Mais pour le professeur lausannois, le problème «le plus préoccupant» reste l’âge toujours plus tardif auquel les femmes deviennent mères. Nous nous sommes tellement habitués à l’idée de repousser les effets du temps qui passe que nous avons tendance à oublier les faits: «A 35 ans, un ovocyte est vieux. Et si la médecine peut aider le corps à rester jeune plus longtemps, elle ne peut rien faire pour rajeunir les ovocytes.» Or, 35 ans, c’est l’âge auquel beaucoup de femmes trouvent naturel d’envisager une première grossesse. Les patientes de Marc Germond en ont en moyenne 36.
Le professeur lausannois résume l’évolution du profil de ces patientes au fil des ans: «Lorsque nous avons commencé, en 1978, nous avions affaire à des jeunes femmes souffrant de problèmes de trompes. Ensuite, l’attention s’est déplacée sur les hommes, impliqués dans un cas sur deux. La médecine a trouvé une solution – l’ICSI (injection intracytoplasmique de spermatozoïdes) – pour pallier la faiblesse des spermatozoïdes. Aujourd’hui, la préoccupation est à nouveau dans le camp des femmes, car leur problème est souvent dû à l’âge de l’ovocyte.» Que peut faire la médecine? Techniquement, elle a une solution à proposer: le don d’ovocyte. Mais c’est le fait même de chercher une réponse médicale à ce problème-là qui relève du «délire», avertit le spécialiste: «Choisir délibérément cette solution, c’est donner plus d’importance au fait de retarder la maternité qu’à la transmission de son patrimoine génétique. Et là, je dis: stop, je ne joue plus. Tout cela n’a plus aucun sens.»
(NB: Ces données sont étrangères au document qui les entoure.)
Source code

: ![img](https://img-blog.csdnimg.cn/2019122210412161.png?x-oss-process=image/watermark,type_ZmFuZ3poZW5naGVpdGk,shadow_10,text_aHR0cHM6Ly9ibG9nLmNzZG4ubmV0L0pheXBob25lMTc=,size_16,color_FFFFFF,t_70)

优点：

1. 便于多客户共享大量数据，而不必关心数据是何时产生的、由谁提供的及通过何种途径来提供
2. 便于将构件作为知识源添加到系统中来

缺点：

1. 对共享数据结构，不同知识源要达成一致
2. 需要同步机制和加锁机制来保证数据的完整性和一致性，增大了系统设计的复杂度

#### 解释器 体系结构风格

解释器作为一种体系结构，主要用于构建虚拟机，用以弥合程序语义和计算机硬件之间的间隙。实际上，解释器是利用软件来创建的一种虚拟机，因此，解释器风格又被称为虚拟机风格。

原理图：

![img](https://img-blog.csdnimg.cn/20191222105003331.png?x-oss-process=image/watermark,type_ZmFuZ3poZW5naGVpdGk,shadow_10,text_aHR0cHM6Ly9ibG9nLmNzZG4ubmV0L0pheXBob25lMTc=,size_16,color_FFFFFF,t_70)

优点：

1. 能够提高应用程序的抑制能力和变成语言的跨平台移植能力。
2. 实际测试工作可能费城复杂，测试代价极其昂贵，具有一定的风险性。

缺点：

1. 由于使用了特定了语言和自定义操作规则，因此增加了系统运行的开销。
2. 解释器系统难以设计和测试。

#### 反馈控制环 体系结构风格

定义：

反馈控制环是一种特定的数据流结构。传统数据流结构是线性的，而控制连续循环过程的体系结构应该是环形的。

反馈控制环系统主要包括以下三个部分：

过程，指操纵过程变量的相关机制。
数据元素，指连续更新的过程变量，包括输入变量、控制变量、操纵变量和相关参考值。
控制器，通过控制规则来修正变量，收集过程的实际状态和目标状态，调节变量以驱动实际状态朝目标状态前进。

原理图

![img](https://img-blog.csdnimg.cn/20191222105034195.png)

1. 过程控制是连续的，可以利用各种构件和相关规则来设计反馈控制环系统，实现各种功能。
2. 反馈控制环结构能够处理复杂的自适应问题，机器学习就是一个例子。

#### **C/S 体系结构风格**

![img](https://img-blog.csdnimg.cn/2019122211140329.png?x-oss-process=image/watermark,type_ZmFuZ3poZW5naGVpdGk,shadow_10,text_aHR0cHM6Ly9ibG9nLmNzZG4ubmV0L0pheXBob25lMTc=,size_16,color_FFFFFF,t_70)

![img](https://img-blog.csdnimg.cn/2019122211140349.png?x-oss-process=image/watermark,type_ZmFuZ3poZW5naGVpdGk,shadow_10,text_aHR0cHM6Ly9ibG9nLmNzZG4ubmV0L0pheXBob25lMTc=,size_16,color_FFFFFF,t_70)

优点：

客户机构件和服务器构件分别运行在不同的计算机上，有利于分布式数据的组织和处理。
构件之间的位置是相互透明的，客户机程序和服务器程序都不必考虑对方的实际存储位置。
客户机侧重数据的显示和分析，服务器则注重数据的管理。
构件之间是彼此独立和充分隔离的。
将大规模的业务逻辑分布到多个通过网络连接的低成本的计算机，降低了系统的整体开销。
Déjà, le nombre croissant de couples infertiles suscite un tourisme procréatif également évoqué au congrès de Copenhague: les traitements sont chers et des milliers de couples en quête d’une solution meilleur marché sillonnent l’Europe, quand ils ne vont pas en Afrique du Sud ou à la Barbade, a raconté Bill Ledger.
Sans parler d’une autre question d’avenir, celle du remboursement de la procréation assistée. Marc Germond y est favorable seulement dans le cadre de limites strictes. «Le remboursement systématique est une aberration sociale. On ne peut pas continuer à courir après un train qui est déjà parti. Il faut essayer de ralentir le train, en donnant aux femmes l’envie de faire des enfants plus tôt, sans les brimer.»